The Evolution of a QUOD Box

Bespoke, ergonomic and unique to the Quality in Organ Donation (QUOD) biobank, the QUOD sample collection boxes are critical to the transportation of donor blood, urine and tissue collected by nurses and retrieval teams. Sample collections are taken at four different time points across the donor management period, all the way through to the point of organ retrieval.


These custom-made sample collection boxes are assembled by hand and distributed nationally from the Oxford hub by QUOD Technical Assistant, Sophia Ali. Sophia joined the team four years ago and she continues to ensure that the Specialist Nurses in Organ Donation (SNODs) and retrieval teams across the UK are well-stocked with QUOD boxes, as well as other essential resources needed in theatre for sample collection. This can include biopsy punches and other equipment to aid in processing samples in the lab. “The most vital piece of kit which I am responsible for building and supplying across all hospitals in the UK”, she says, “is the famous QUOD box.” Watch a video demonstration of Sophia constructing a QUOD box [here] or read the step-by-step process from Sophia below.

How to build a QUOD box by Sophia Ali

“The QUOD box is made up of several components. You start with the outer box which is initially flat packed. Our vibrant QUOD sticker as well as the receipt and map sticker are applied. At the back of the box, we store the two information sheets, one for Scotland and one for England, Wales, and Northern Ireland along with the consent sticker.”

“Inside the box you will find individual red, green, blue, and yellow foams. Each foam represents a separate component and holds a different sample from the donor. The red foam will hold twelve blood tubes – six EDTA, three Heparin and three SST tubes. All are barcoded to identify the collection at separate time intervals. In the yellow foam you will find the BAL tube, three urine tubes and one (orange top) spleen container filled with RNAlater preservative. The green and blue foams contain the five tissue tubes. In the blue foam, the five tissue tubes are filled with formalin and the green, with RNAlater preservative. We currently collect liver, left kidney (in formalin), right kidney (in RNAlater), ureter, right heart ventricle and left heart ventricle. Each box will contain a worksheet where each sample collection can be recorded, and any variance notes can be added. There will also be DB1 and DB2 collection for blood serum in the preliminary stages of donation. Each box will be labelled with a unique barcode to ensure complete traceability. I also make note of where each box is shipped to via this barcode.”


On a typical working day Sophia will respond to e-mail requests from SNODs and regional centres, subsequently building each QUOD box and packaging consumables accordingly, ready for shipping: “Due to demand, I have to make sure I have enough material to fulfil all requests. I aim to complete all requests within two working days”. During her time at QUOD, Sophia has calculated that she has built and distributed approximately 4,250 QUOD boxes since 2019! With the rising cost of consumables in recent years, the cost to produce and ship one QUOD box is currently around £60.00 GBP.

From retrieval to research

Tissue biopsies are stored in two different types of media for transportation to preserve the tissue in the best way possible whilst allowing for the widest variety of techniques to be carried out in future studies. Each sample has a unique identifying barcode which is recorded on the QUOD database to preserve traceability and donor anonymity throughout the whole process. The QUOD database links clinical donor information to these samples, allowing researchers access to samples that meet the requirements of their research.


The current design represents years of continual evolution and improvement (as pictured), in accordance with changes to legislation from the early stages of QUOD to today. 2023 marks a ten-year milestone which we have honoured with a new logo that can be seen on each QUOD box.

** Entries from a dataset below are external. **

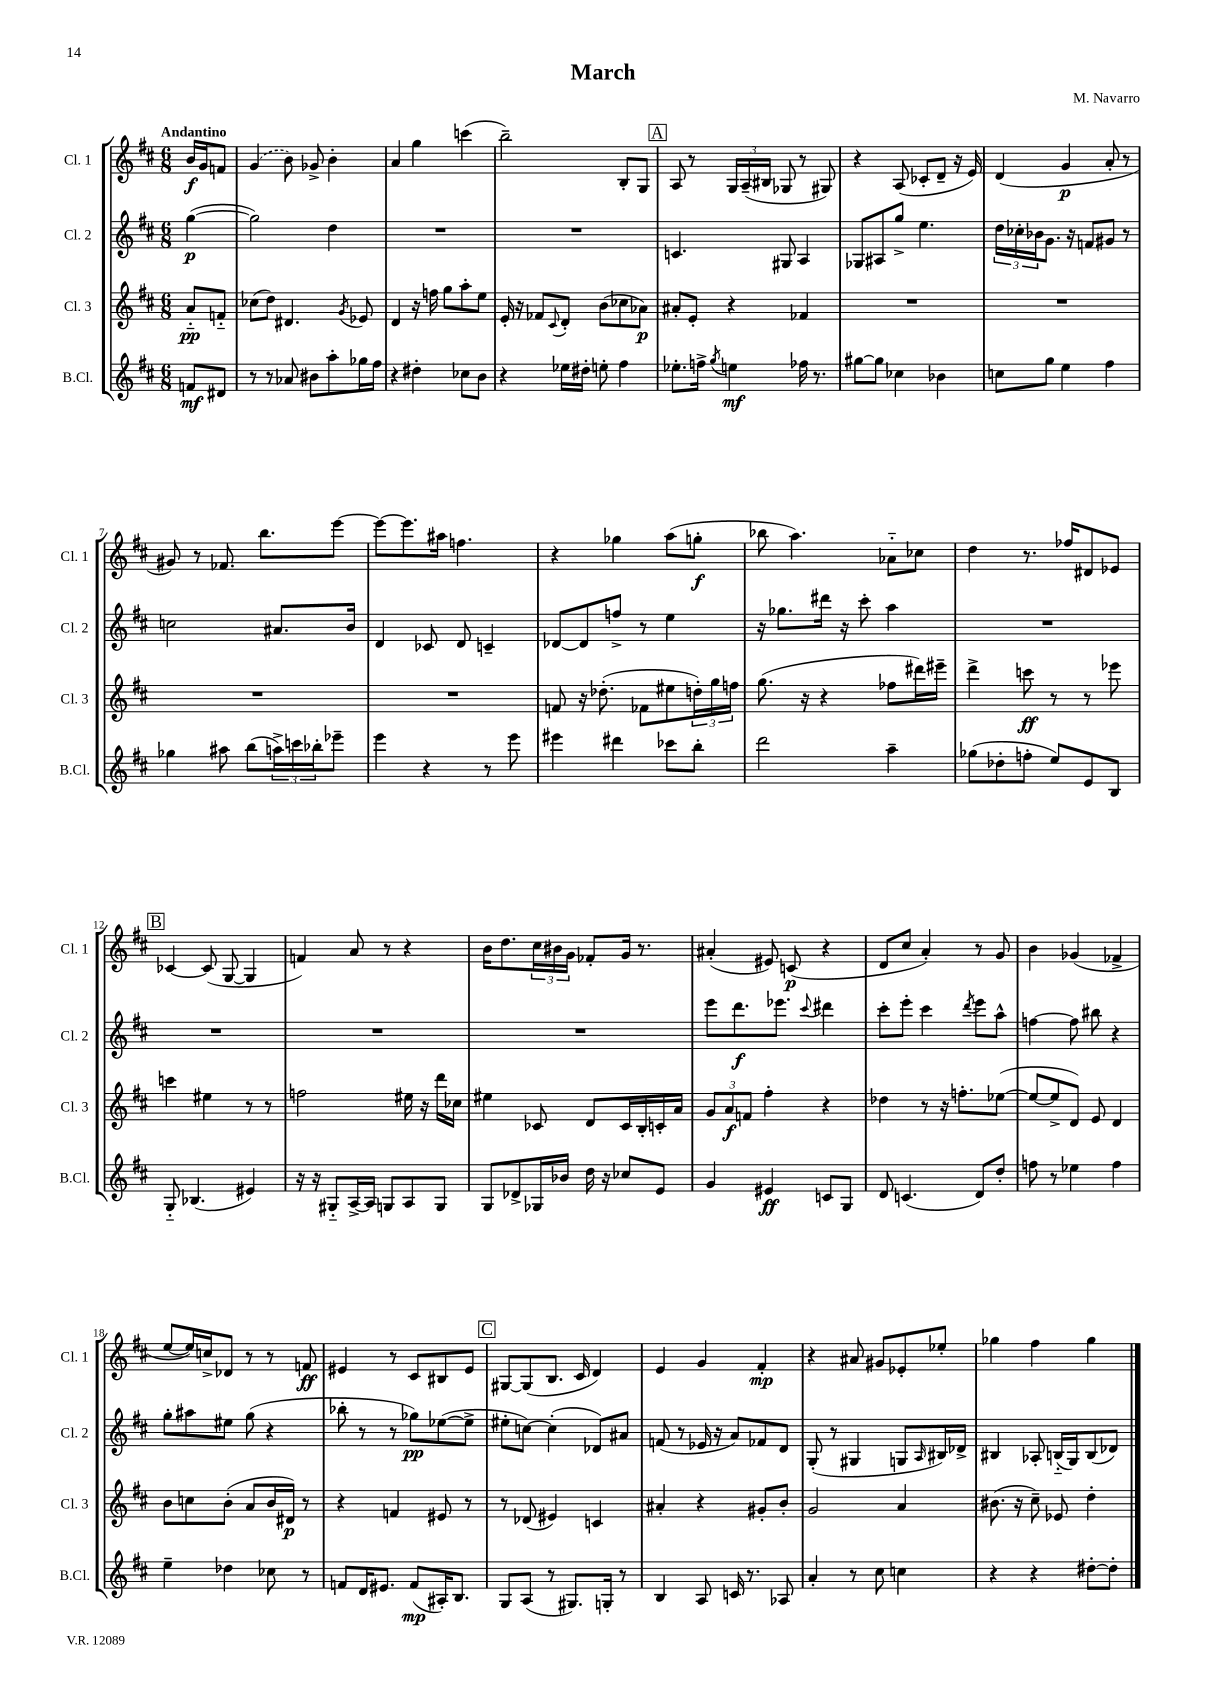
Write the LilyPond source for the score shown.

\header { title = "March" composer = "M. Navarro" }
<<
\new StaffGroup <<
\new Staff = "s0" \with { instrumentName = "Cl. 1" shortInstrumentName = "Cl. 1" } {
    \clef treble \key d \major \numericTimeSignature \time 6/8 \partial 4 \tempo "Andantino"
    b'16\f g'16 f'8 |
    \once \slurDashed g'4( b'8) ges'8-> b'4-. |
    a'4 g''4 c'''4( |
    b''2--) b8-. g8 |
    \mark \markup { \box "A" } a8 r8 \tuplet 3/2 { g16 a16--( bis16 } ges8 r8 gis8) |
    r4 a8( ces'8-. d'8-- r16 e'16) |
    d'4( g'4\p a'8-. r8 |
    gis'8) r8 fes'8. b''8. e'''8~ |
    e'''8~ e'''8. ais''16 f''4. |
    r4 ges''4 a''8( g''8-.\f |
    bes''8 a''4.) aes'8-_ ces''8 |
    d''4 r8. fes''16 dis'8 ees'8 |
    \mark \markup { \box "B" } ces'4~ ces'8( g8~ g4 |
    f'4) a'8 r8 r4 |
    b'16 d''8. \tuplet 3/2 { cis''16 bis'16 g'16 } fes'8-. g'16 r8. |
    ais'4-.( eis'8) c'8\p( r4 |
    d'8 cis''8 a'4-.) r8 g'8 |
    b'4 ges'4( fes'4-> |
    e''8~ e''16) c''16-> des'8 r8 r8 f'8\ff |
    eis'4 r8 cis'8 bis8 eis'8 |
    \mark \markup { \box "C" } gis8~ gis8( b8. cis'16 d'4) |
    e'4 g'4 fis'4-.\mp |
    r4 ais'8 gis'8 ees'8-. ees''8-. |
    ges''4 fis''4 ges''4 \bar "|." |
}
\new Staff = "s1" \with { instrumentName = "Cl. 2" shortInstrumentName = "Cl. 2" } {
    \clef treble \key d \major \numericTimeSignature \time 6/8 \partial 4
    g''4~\p( |
    g''2) d''4 |
    R2. |
    R2. |
    \mark \markup { \box "A" } c'4. gis8 a4 |
    ges8 ais8 g''8-> e''4. |
    \tuplet 3/2 { d''16 ces''16-. bes'16 } g'8. r16 f'8 gis'8 r8 |
    c''2 ais'8. b'16 |
    d'4 ces'8 d'8 c'4-- |
    des'8~ des'8 f''8-> r8 e''4 |
    r16 ges''8. dis'''16 r16 cis'''8-. a''4 |
    R2. |
    \mark \markup { \box "B" } R2. |
    R2. |
    R2. |
    e'''8 d'''8.\f ees'''8. \appoggiatura { cis'''8 } dis'''4 |
    cis'''8-. e'''8-. cis'''4 \acciaccatura { d'''8 } e'''8 a''8-^ |
    f''4~ f''8 bis''8 r4 |
    g''8-. ais''8 eis''8 g''8( r4 |
    bes''8-. r8 r8 ges''8\pp) ees''8~( ees''8-> |
    \mark \markup { \box "C" } eis''8-. c''8~) c''4-.( des'8) ais'8 |
    f'8( r8 ees'16 r16 a'8) fes'8 d'8 |
    g8-.( r8 gis4 g8 \grace { a16 } bis16) des'16-> |
    bis4 aes8-. b16-_( g16) b8( des'8) \bar "|." |
}
\new Staff = "s2" \with { instrumentName = "Cl. 3" shortInstrumentName = "Cl. 3" } {
    \clef treble \key d \major \numericTimeSignature \time 6/8 \partial 4
    a'8-_\pp f'8-_ |
    ces''8( d''8) dis'4. \acciaccatura { g'8 } ees'8 |
    d'4 r16 f''16 g''8 a''8-. e''8 |
    e'16-. r16 fes'8 \appoggiatura { cis'8 } d'8-. b'8( ces''8 aes'8\p) |
    \mark \markup { \box "A" } ais'8-. e'8-. r4 fes'4 |
    R2. |
    R2. |
    R2. |
    R2. |
    f'8 r16 des''8.-.( fes'8 eis''8 \tuplet 3/2 { d''16-.) g''16 f''16 } |
    g''8.( r16 r4 fes''8 dis'''16) eis'''16-- |
    d'''4-> c'''8\ff r8 r8 ees'''8 |
    \mark \markup { \box "B" } c'''4 eis''4 r8 r8 |
    f''2 eis''16 r16 d'''16 ces''16 |
    eis''4 ces'8 d'8 ces'16 b16-. c'16-. a'16 |
    \tuplet 3/2 { g'8 a'8\f f'8 } fis''4-. r4 |
    des''4 r8 r16 f''8.-. ees''8~( |
    ees''8~ ees''8-> d'8) e'8 d'4 |
    b'8 c''8 b'8-.( a'8 b'16 dis'16\p) r8 |
    r4 f'4 eis'8 r8 |
    \mark \markup { \box "C" } r8 des'8( eis'4) c'4 |
    ais'4-. r4 gis'8-. b'8-. |
    g'2 a'4 |
    bis'8.( r16 cis''8--) ees'8 d''4-. \bar "|." |
}
\new Staff = "s3" \with { instrumentName = "B.Cl." shortInstrumentName = "B.Cl." } {
    \clef treble \key d \major \numericTimeSignature \time 6/8 \partial 4
    f'8\mf dis'8 |
    r8 r8 aes'8 bis'8 a''8-. ges''16 fis''16 |
    r4 dis''4-. ces''8 b'8 |
    r4 ees''16 dis''16-. e''8-. fis''4 |
    \mark \markup { \box "A" } ees''8.-. f''16-> \acciaccatura { g''8 } e''4\mf fes''16 r8. |
    gis''8~ gis''8 ces''4 bes'4 |
    c''8 g''8 e''4 fis''4 |
    ges''4 ais''8 b''8( \tuplet 3/2 { a''16->) c'''16 bes''16-. } ees'''8-- |
    e'''4 r4 r8 e'''8 |
    eis'''4 dis'''4 ces'''8 b''8-. |
    d'''2 a''4-- |
    ges''8( des''8-. f''8-. e''8) e'8 b8 |
    \mark \markup { \box "B" } g8-_ bes4.( eis'4) |
    r16 r16 gis8-_ a16~-> a16 g8 a8 g8 |
    g8 des'8-> ges16 bes'16 d''16 r16 ces''8 e'8 |
    g'4 eis'4\ff c'8 g8 |
    d'8 c'4.( d'8) d''8-. |
    f''8 r8 ees''4 f''4 |
    e''4-- des''4 ces''8 r8 |
    f'8 d'16 eis'8. f'8\mp( ais16-.) b8. |
    \mark \markup { \box "C" } g8 a8( r8 gis8.) g16-. r8 |
    b4 a8 c'16 r8. aes8 |
    a'4-. r8 cis''8 c''4 |
    r4 r4 dis''8~-. dis''8-. \bar "|." |
}
>>
>>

Sophia remarks how the design is under constant review and has seen major changes in recent years, including changes to tissue collection and corresponding changes to the worksheet. Most recently being the change to kidney biopsies, whereby the biopsy from the left kidney goes into formalin, with the biopsy from the right kidney being preserved in RNAlater. Previously, biopsies from each kidney were divided in two, with each half going into formalin or RNAlater. There have also been changes to the sizes of heart and kidney biopsies over the years, in response to feedback from retrieval teams who collect the samples, researchers who use the samples and results from internal quality assurance audits.

A decade of QUOD marks a time of reflection for the whole team, as we look back on the evolution of the biobank over the last ten years and think about all the people who have helped us reach this landmark. We look forward to celebrating this achievement with our wider QUOD family throughout the year and most especially at our symposium on Friday 8th December 2023 at Exeter College in Oxford.